Counsel also calls our attention to two cases wherein the United States Court of Appeals for the Fifth Circuit in compliance with the Erie doctrine (Erie R. Co. v. Tompkins, 304 U. S. 64 (58 SC 817, 82 LE 1188, 114 ALR 1487)) sought to apply Georgia law on the right of a minor to maintain a negligence action against a deceased parent’s estate. In the first of these cases, Union Bank &c. Co. v. First Nat. Bank &c. Co., 362 F2d 311, the action was permitted against a mother’s estate. The court reasoned that with both parents being killed in the auto accident which brought about the suit that there could be no disruption of family unity, one of the motivations for creation of parental immunity, and that the existence of liability insurance removed the possibility of discriminatory impact upon the family finances for the benefit of one child, which had been another reason mentioned in Bulloch v. Bulloch. Then by analogy to Cox v. DeJarnette, 104 Ga. App. 664 (123 *722SE2d 16), in which it was held that charitable immunity did not exist for tort liability to the extent of coverage afforded by liability insurance, it was ruled that the estate of the deceased mother was not immune to the extent of the coverage. It should be noted the court here recognized that Georgia law did not permit an unemancipated minor to recover against its parents for a tort caused by ordinary negligence. When this matter of liability insurance was considered in Harrell v. Gardner, 115 Ga. App. 171 (154 SE2d 265), our court did not accept the suggestion concerning the existence of liability insurance, but quoted from the Bulloch case that liability insurance would be irrelevant. In the light of this Georgia ruling, Barnwell v. Cordle, 438 F2d 236, undertook "to review the development of the Georgia doctrine of parental immunity and the foundations which support it.” P. 238. In doing so, the Federal court dealt with those exceptions which are already mentioned in this opinion, and concluded there was a cause of action for the benefit of a permanent quadriplegic2 minor "which he was prevented from converting into a judgment for howsoever long his father lived because of the doctrine of parental immunity.” P. 241.

The Federal appellate court may have been influenced by a nation-wide trend towards abolition of the parental immunity doctrine3 but the Court of Appeals of Georgia does not indulge in "judicial legislation.” For example, Stovall & Co. v.
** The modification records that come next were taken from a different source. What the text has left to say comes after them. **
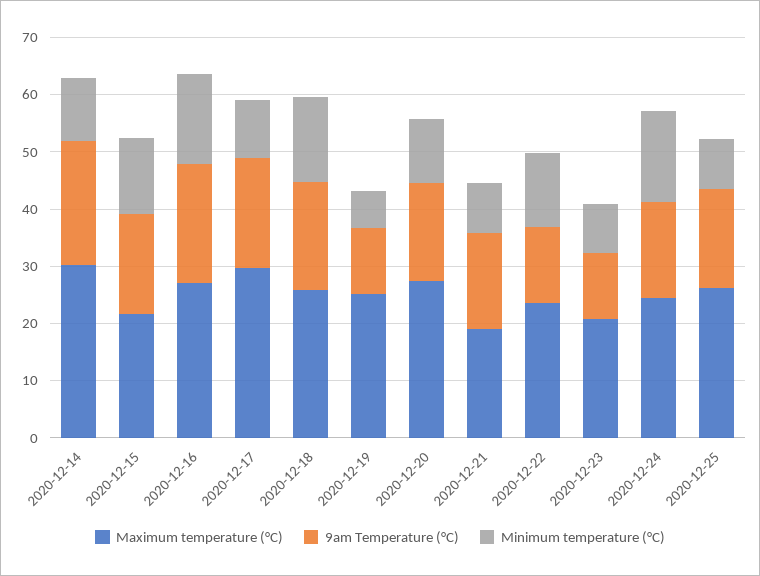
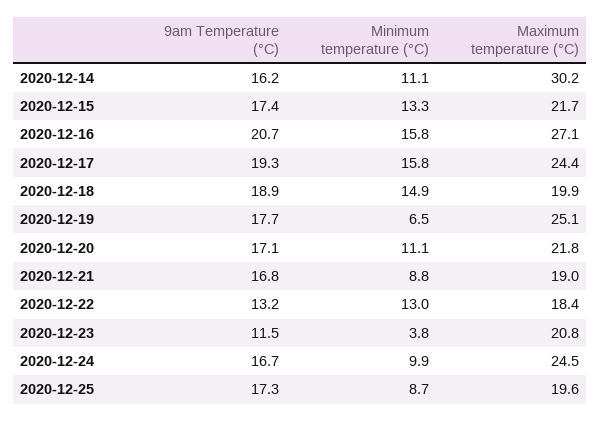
  {
    "Maximum temperature (°C)": {
      "2020-12-14": 30.2,
      "2020-12-15": 21.7,
      "2020-12-16": 27.1,
-     "2020-12-17": 30,
+     "2020-12-17": 24.4,
-     "2020-12-18": 26,
+     "2020-12-18": 19.9,
      "2020-12-19": 25.1,
-     "2020-12-20": 28,
+     "2020-12-20": 21.8,
      "2020-12-21": 19,
-     "2020-12-22": 24,
+     "2020-12-22": 18.4,
      "2020-12-23": 20.8,
      "2020-12-24": 24.5,
-     "2020-12-25": 26
+     "2020-12-25": 19.6
    },
    "9am Temperature (°C)": {
-     "2020-12-14": 22,
+     "2020-12-14": 16.2,
      "2020-12-15": 17.4,
      "2020-12-16": 20.7,
      "2020-12-17": 19.3,
      "2020-12-18": 18.9,
-     "2020-12-19": 12,
+     "2020-12-19": 17.7,
      "2020-12-20": 17.1,
      "2020-12-21": 16.8,
      "2020-12-22": 13.2,
      "2020-12-23": 11.5,
      "2020-12-24": 16.7,
      "2020-12-25": 17.3
    },
    "Minimum temperature (°C)": {
      "2020-12-14": 11.1,
      "2020-12-15": 13.3,
      "2020-12-16": 15.8,
-     "2020-12-17": 10,
+     "2020-12-17": 15.8,
      "2020-12-18": 14.9,
      "2020-12-19": 6.5,
      "2020-12-20": 11.1,
      "2020-12-21": 8.8,
      "2020-12-22": 13,
-     "2020-12-23": 8,
+     "2020-12-23": 3.8,
-     "2020-12-24": 16,
+     "2020-12-24": 9.9,
      "2020-12-25": 8.7
    }
  }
Tate, 124 Ga. App. 605 (184 SE2d 834) declined adop*723tion of the strict liability doctrine on manufactured products as being a matter for the legislature. Henry Grady Hotel Co. v. Sturgis, 70 Ga. App. 379 (28 SE2d 329), Best v. State, 109 Ga. App. 553 (136 SE2d 496) and Hyde v. Atlantic Steel Co., 112 Ga. App. 136 (144 SE2d 232) are further illustrative of our court recognizing that we are not to encroach upon the legislative domain.4 Where there is an established legal doctrine such as this court enunciated in Bulloch v. Bulloch, supra, "under the public policy of this State, as expressed in the public laws” and it has been consistently followed for thirty years, we regard any change as being a matter for the legislature.

Judgment affirmed.

Eberhardt, P. J., Panned, Quillian and Evans, JJ., concur. Had, P. J., concurs specially. Bed, C. J., Deen and Stolz, JJ., dissent.
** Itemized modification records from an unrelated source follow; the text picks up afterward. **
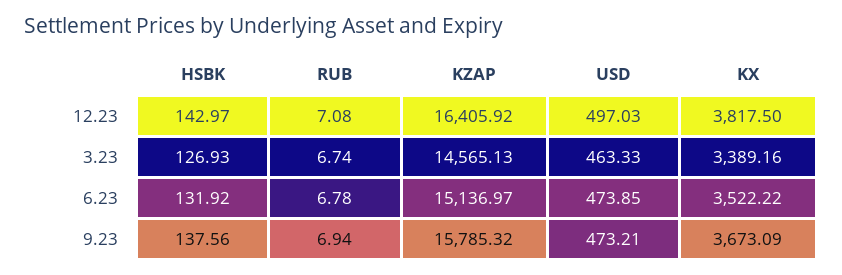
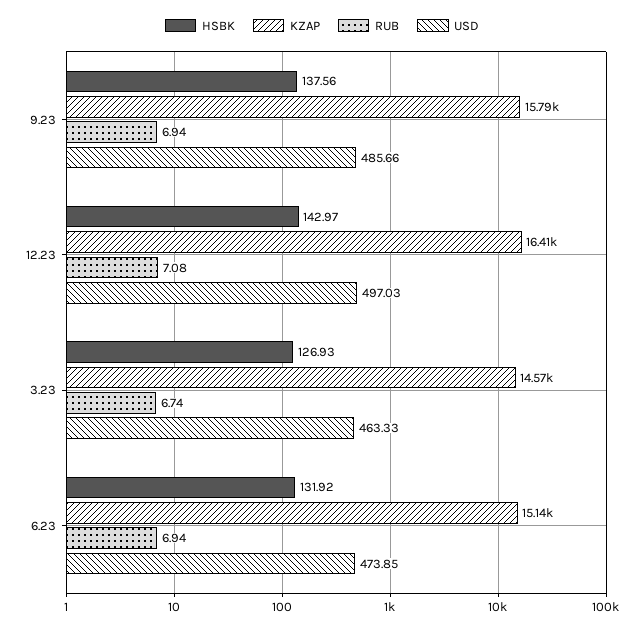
  {
    "HSBK": {
      "12.23": 142.97,
      "3.23": 126.93,
      "6.23": 131.92,
      "9.23": 137.56
    },
    "RUB": {
      "12.23": 7.08,
      "3.23": 6.74,
-     "6.23": 6.78,
+     "6.23": 6.94,
      "9.23": 6.94
    },
    "KZAP": {
      "12.23": 16405.92,
      "3.23": 14565.13,
      "6.23": 15136.97,
      "9.23": 15785.32
    },
    "USD": {
      "12.23": 497.03,
      "3.23": 463.33,
      "6.23": 473.85,
-     "9.23": 473.21
+     "9.23": 485.66
-   },
+   }
-   "KX": {
-     "12.23": 3817.5,
-     "3.23": 3389.16,
-     "6.23": 3522.22,
-     "9.23": 3673.09
-   }
  }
Reversed on other grounds by the Supreme Court in Shell v. Watts, 229 Ga. 474 (192 SE2d 265).

As we hold our Fifth Circuit Judges in high regard and with respect, would it be lese majeste to comment "hard cases make bad law?”

See Briere v. Briere, 107 N. H. 432 (224 A2d 588) (1966); Brennecke v. Kilpatrick, 336 S. W. 2d 68 (Mo. 1960); Midkiff v. Midkiff, 201 Va. 829 (113 SE2d 875) (1960); France v. A. P. A. Transport Corp., 56 N. J. 500 (267 A2d 590) (1970); Gibson v. Gibson, 3 Cal. 3d 914 (92 Cal. Rptr. 288, 479 P2d 648) (1971); 3 Personal Injury Commentator 42; 22 Mercer L. Rev. 803.

A view to which we subscribe was stated by the late Justice Hugo L. Black in affirming the Georgia Supreme Court case of Evans v. Abney, 224 Ga. 826 (165 SE2d 160) when he concluded the majority opinion in Evans v. Abney, 396 U. S. 435, 447 (90 SC 628, 24 LE2d 634), with this statement: "The responsibility of this court, however, is to construe and enforce the Constitution and laws of the land as they are and not to legislate social policy on the basis of our own personal inclinations.”